YOUR INSTRUCTIONS: Among the records that follow, set down only the lines from the one containing "red damask ribbon 10.7" to the one containing "red glass ornament ball 13.0", both included, exactly.

(Records from a collection)
⟨

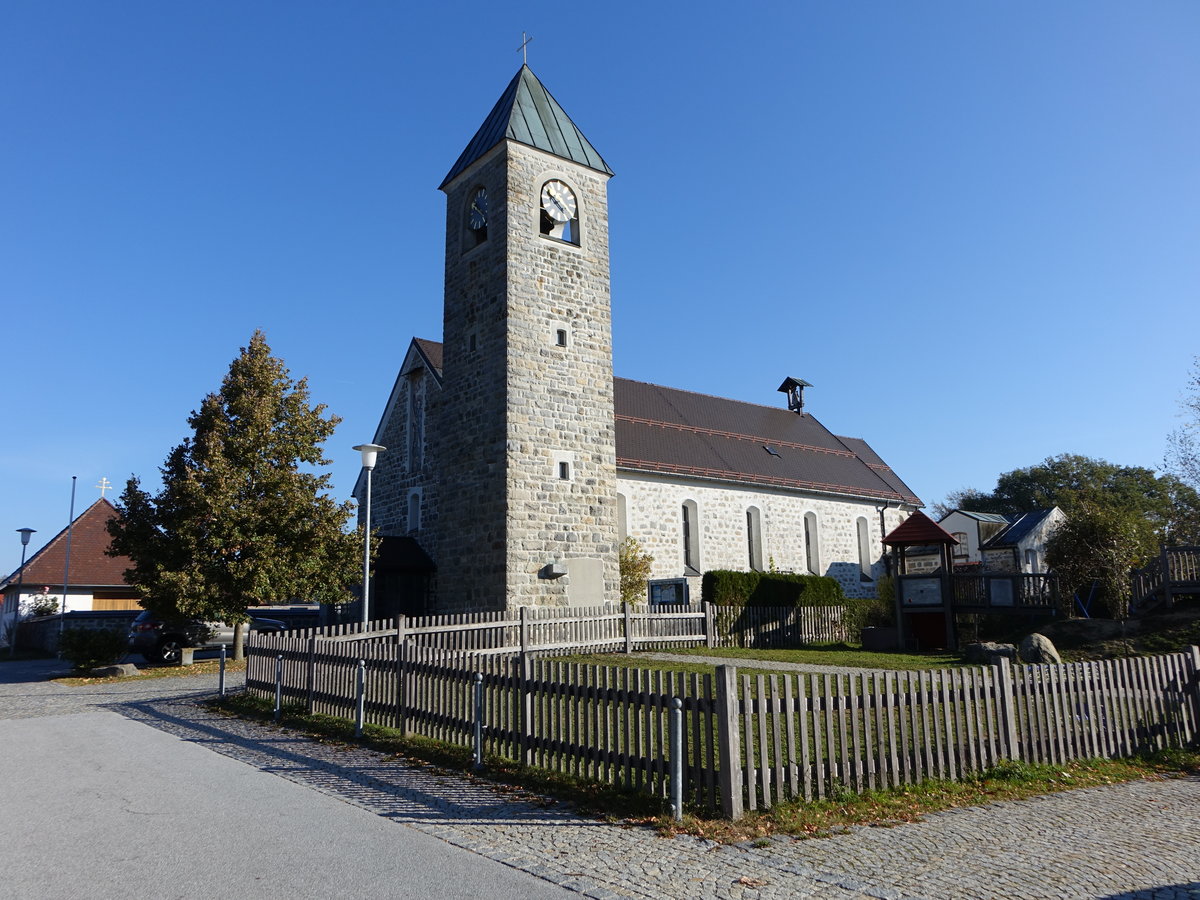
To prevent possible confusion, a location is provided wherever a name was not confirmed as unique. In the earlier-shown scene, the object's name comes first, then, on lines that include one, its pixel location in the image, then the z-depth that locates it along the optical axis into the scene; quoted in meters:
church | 21.91
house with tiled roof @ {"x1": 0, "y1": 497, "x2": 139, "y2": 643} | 35.41
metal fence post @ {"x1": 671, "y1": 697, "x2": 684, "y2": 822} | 7.10
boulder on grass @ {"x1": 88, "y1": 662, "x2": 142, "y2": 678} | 19.82
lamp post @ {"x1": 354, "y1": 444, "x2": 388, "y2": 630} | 16.20
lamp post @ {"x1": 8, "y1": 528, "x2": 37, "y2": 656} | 34.12
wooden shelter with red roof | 22.84
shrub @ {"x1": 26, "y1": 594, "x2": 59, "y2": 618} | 34.41
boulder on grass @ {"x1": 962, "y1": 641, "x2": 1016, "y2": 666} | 17.03
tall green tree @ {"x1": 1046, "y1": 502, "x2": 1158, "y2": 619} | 22.58
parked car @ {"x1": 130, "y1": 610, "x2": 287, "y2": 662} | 23.78
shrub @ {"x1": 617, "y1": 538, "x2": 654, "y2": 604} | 25.69
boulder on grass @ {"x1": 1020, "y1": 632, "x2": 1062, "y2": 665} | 15.40
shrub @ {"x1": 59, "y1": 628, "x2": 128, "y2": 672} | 20.48
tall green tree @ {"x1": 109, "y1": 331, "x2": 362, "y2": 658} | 20.55
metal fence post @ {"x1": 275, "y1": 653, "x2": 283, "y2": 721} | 13.05
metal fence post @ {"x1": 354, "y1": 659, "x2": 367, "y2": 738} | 11.29
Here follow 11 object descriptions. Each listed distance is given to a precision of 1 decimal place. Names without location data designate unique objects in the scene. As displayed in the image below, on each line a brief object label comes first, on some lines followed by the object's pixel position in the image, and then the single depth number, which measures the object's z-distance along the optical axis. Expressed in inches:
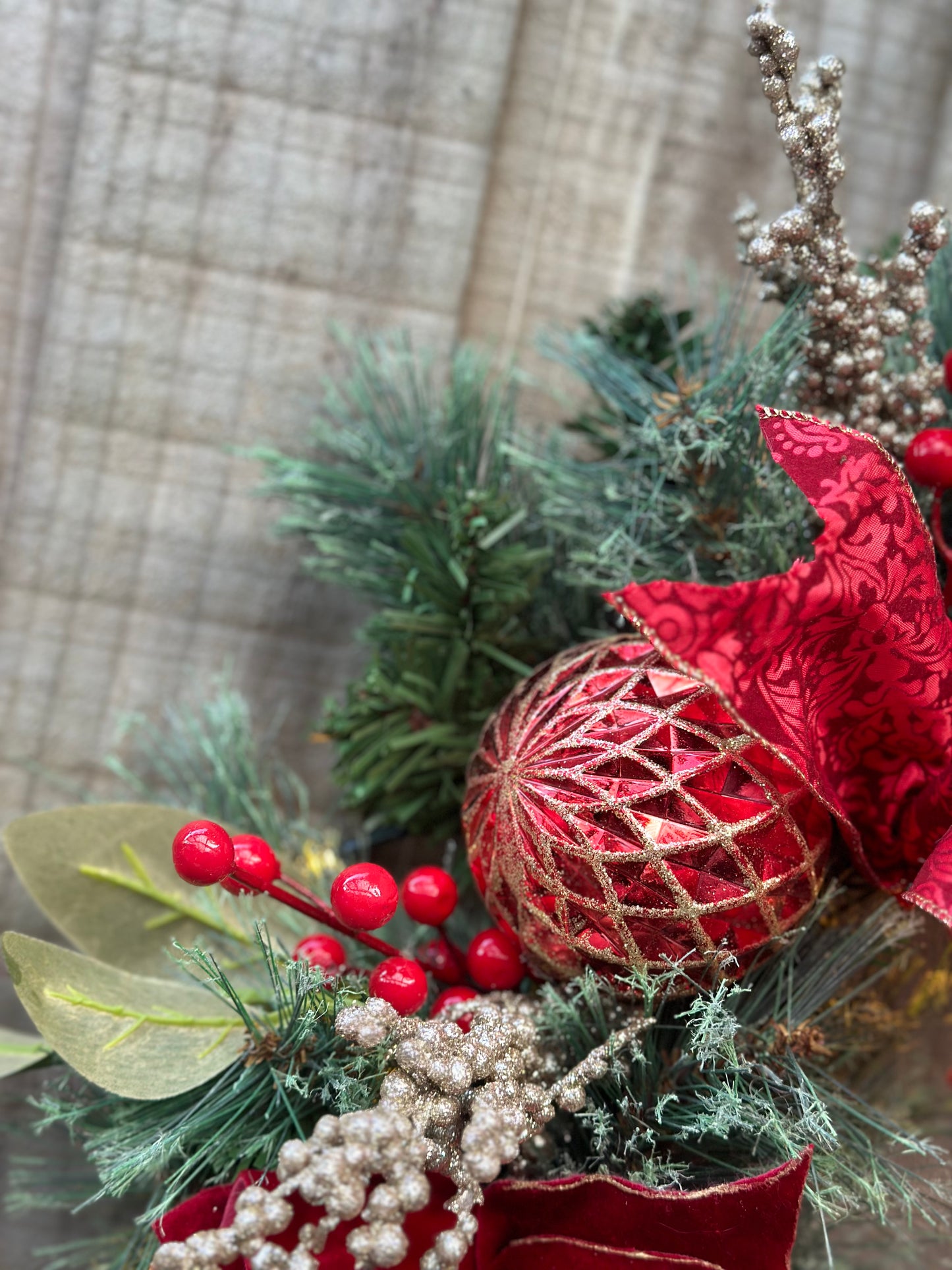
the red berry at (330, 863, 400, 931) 13.5
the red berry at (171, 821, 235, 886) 12.9
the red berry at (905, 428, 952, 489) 15.2
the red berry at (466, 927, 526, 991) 16.0
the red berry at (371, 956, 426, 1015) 14.2
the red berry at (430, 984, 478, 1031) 15.4
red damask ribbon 10.7
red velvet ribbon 12.2
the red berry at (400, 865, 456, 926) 15.7
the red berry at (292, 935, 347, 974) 15.9
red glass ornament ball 13.0
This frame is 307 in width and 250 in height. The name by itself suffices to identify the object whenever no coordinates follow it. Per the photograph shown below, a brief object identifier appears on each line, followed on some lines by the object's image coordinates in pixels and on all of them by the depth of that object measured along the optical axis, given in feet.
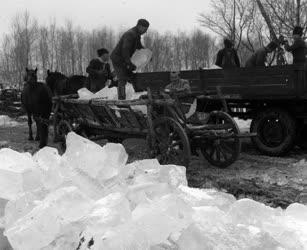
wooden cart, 23.82
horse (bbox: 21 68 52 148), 34.91
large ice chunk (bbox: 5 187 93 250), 6.24
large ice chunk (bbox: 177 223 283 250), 6.21
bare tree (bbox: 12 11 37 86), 170.71
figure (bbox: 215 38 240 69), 37.04
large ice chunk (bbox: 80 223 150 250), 6.04
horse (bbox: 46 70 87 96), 40.83
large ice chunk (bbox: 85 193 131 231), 6.33
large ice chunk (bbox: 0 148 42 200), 7.71
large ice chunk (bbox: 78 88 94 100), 29.43
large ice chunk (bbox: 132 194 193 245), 6.22
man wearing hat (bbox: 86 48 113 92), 35.64
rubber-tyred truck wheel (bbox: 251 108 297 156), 28.19
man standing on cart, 28.17
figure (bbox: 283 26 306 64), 31.01
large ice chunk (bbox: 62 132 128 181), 8.22
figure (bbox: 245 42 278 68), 33.35
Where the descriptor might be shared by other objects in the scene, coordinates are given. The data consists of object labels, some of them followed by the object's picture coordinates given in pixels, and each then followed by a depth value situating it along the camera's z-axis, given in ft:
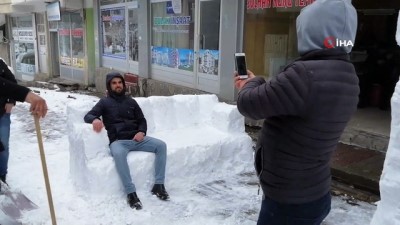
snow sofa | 13.29
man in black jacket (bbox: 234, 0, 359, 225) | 5.24
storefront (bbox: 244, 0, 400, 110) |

⟩

RESPONSE FOR THIS EXERCISE:
red damask ribbon 10.7
red velvet ribbon 12.2
the red berry at (400, 865, 456, 926) 15.7
the red berry at (292, 935, 347, 974) 15.9
red glass ornament ball 13.0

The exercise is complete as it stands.